* Task item
Your reply should hold only the lines from the records below where "piece" occurs.

Excerpts from a dataset:
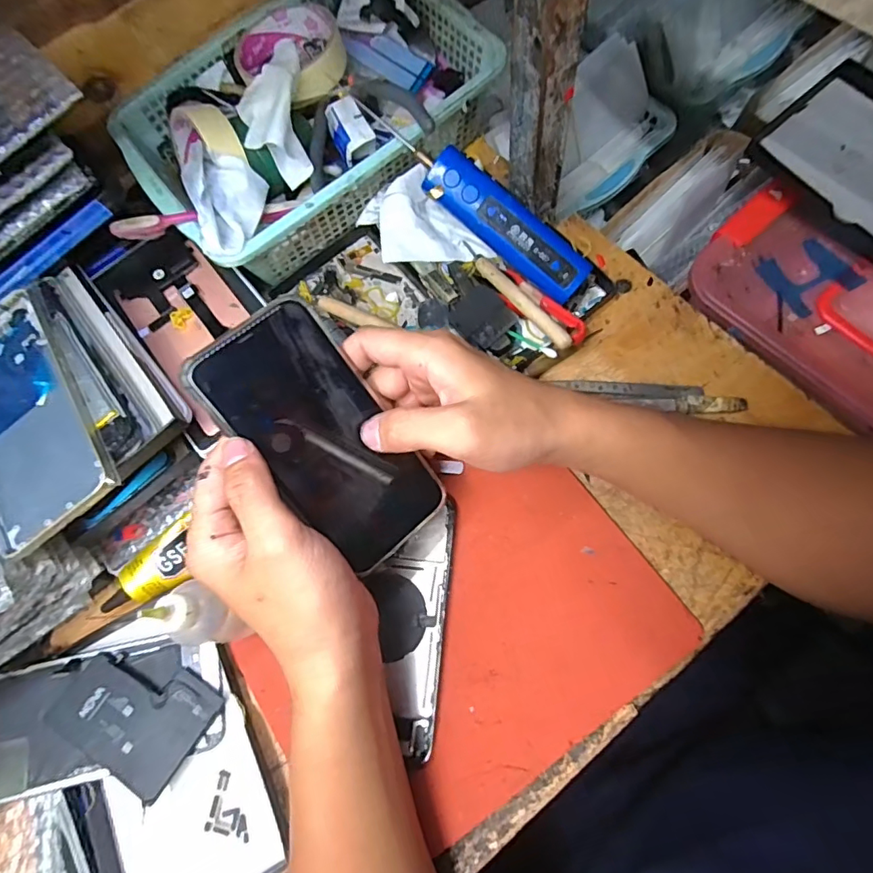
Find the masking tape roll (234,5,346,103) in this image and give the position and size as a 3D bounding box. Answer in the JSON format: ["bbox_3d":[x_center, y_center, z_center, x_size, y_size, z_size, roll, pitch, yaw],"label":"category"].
[{"bbox_3d":[-0.115,-0.301,0.403,0.082,0.025,0.087,-2,73,6],"label":"masking tape roll"}]

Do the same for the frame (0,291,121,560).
[{"bbox_3d":[-0.256,-0.014,0.317,0.079,0.011,0.167,-38,70,2],"label":"frame"}]

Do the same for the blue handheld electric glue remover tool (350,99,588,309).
[{"bbox_3d":[0.030,-0.163,0.356,0.182,0.021,0.033,39,77,-4],"label":"blue handheld electric glue remover tool"}]

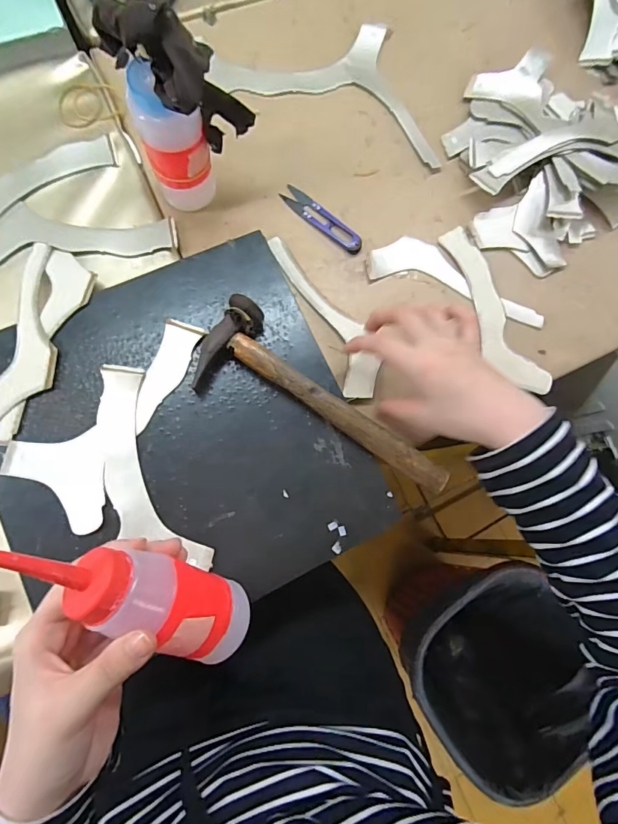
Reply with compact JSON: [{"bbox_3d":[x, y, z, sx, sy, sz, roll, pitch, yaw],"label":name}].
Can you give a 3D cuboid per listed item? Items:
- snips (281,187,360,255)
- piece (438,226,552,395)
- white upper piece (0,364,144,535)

* Answer box
- piece (438,226,552,395)
- white upper piece (0,364,144,535)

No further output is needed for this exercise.